Open GenTxt opened 4 years ago
@GenTxt it should be fairly straightforward to implement! i'll get it done, and leave it to someone else with more resources to train and share a model
i'll be adding a bunch of features I learned from building other types of transformers to further enhance it as well
@GenTxt This is almost ready! Do you plan on training this on any text corpus? Perhaps pg19?
@GenTxt https://github.com/huggingface/nlp/pull/306 Once this is merged, it should be easy to start training
Hi Phil:
Thanks for the updates. Currently running the ewik8 train.py on my home machine and terminal output looks good.
Have a few questions:
e.g. training loss: 2.4765 | aux_loss: 0.9664 training: 0%| | 70/100000 [05:45<129:44:50, 4.67s/it]training loss: 2.4784 | aux_loss: 0.0000 training loss: 2.4343 | aux_loss: 0.0000
Does it save the model/weights at the end of 100000?
How to use a simple text file e.g. corpus.txt (1 sentence per line) instead of ewik8.gz ?
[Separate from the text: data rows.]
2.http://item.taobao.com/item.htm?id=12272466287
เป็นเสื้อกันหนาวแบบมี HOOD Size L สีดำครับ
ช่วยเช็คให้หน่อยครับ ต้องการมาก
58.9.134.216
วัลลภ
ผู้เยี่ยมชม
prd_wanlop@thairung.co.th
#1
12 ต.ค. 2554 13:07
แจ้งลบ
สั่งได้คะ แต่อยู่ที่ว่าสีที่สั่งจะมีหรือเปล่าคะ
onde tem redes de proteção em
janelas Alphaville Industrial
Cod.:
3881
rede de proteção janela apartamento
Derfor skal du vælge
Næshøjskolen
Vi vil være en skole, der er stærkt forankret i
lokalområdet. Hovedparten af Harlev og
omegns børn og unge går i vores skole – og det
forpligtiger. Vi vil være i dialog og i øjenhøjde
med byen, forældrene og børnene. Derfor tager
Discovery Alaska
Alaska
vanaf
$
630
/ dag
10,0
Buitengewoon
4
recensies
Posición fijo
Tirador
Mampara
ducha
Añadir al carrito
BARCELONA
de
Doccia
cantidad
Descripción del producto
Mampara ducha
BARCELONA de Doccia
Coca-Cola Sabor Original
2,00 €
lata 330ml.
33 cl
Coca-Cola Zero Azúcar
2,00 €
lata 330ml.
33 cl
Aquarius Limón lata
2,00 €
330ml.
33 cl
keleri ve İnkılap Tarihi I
Can 'train.py' be modified as separate generation script for saved model above?
How to modify for using a multi-line input text file as start tokens?
prime = torch.ones(1, 1).cuda() # assume 1 is start token OR input.txt
Not a coder but I can make basic modifications to scripts. Would like to see pg19 model but don't have the $ resources to train.
Thanks
On Sat, Jul 4, 2020 at 2:26 PM Phil Wang notifications@github.com wrote:
@GenTxt https://github.com/GenTxt works great on enwik8 now, you should totally try this! are you a coder? or do you need this simplified even more?
— You are receiving this because you were mentioned. Reply to this email directly, view it on GitHub https://github.com/lucidrains/compressive-transformer-pytorch/issues/1#issuecomment-653797356, or unsubscribe https://github.com/notifications/unsubscribe-auth/AFMAWPPPZJFKI6SP4EHLUE3RZ5X5LANCNFSM4OKBSFNQ .
it's actually iterations, not epochs
nope, but that can be easily added!
that will take some work to setup, specifically you will have to write your own Dataset class. let me think about how to abstract this away though!
ahh yeah kind of, let me think about how to abstract this away as well. I'm thinking about something kind of like my stylegan2-pytorch repository, a commandline tool that lets you train, resume training, and generate easily
yea, that will take some coding
i'll setup training for PG19 soon-ish, and perhaps there will be some generous, curious person out there who will train it for us lol
I have some experience pre-training BERT style models on custom subsets of PG, and access to lots of academic GPU time. Not to mention generous, and curious :D
@lucidrains would you like to collaborate on pre-training a Compressive Transformer?
@lucidrains Hey Phil,
Great work with getting the implementation out in such a short amount of time.
I was trying to replicate the results of the paper and ran into a few issues.
I was trying to find how to calculate the final BPC score but could not find it as part of the current repository. Is that something you plan to add in the near future or open to a contribution from my side about the same?
There are also other smaller improvements which I believe can help make the repository better. Please let me know what you think about them
I did not find save model code anywhere - Adding that would be great
Making use of multiple GPUs for faster training - as of now I think only 1 GPU is being used and extending it to use multiple GPUs would help in making the training faster
Google finally released the two PG-19 models from the paper including code here:
https://github.com/google-research/google-research/tree/master/routing_transformer
https://storage.googleapis.com/rt-checkpoint/pg19_local.zip
https://storage.googleapis.com/rt-checkpoint/checkpoint.zip
Requires conversion to pytorch_model.bin and supporting files.
After reading deepmind blog post I was looking forward to downloading model but no luck. Looking forward to your implementation.
You may be aware of this post and link but if not this is the coder's original tf implementation. Hope it helps.
Copy of comment to original model request:
https://github.com/huggingface/transformers/issues/4688
Interested in model weights too but currently not available. Author does mention releasing tf code here:
https://news.ycombinator.com/item?id=22290227
Requires tf 1.15+ and deepmind/sonnet ver 1.36. Link to python script here:
https://github.com/deepmind/sonnet/blob/cd5b5fa48e15e4d020f744968f5209949ebe750f/sonnet/python/modules/nets/transformer.py#L915
Have tried running as-is but doesn't appear to have options for training on custom data as per the paper and available data sets.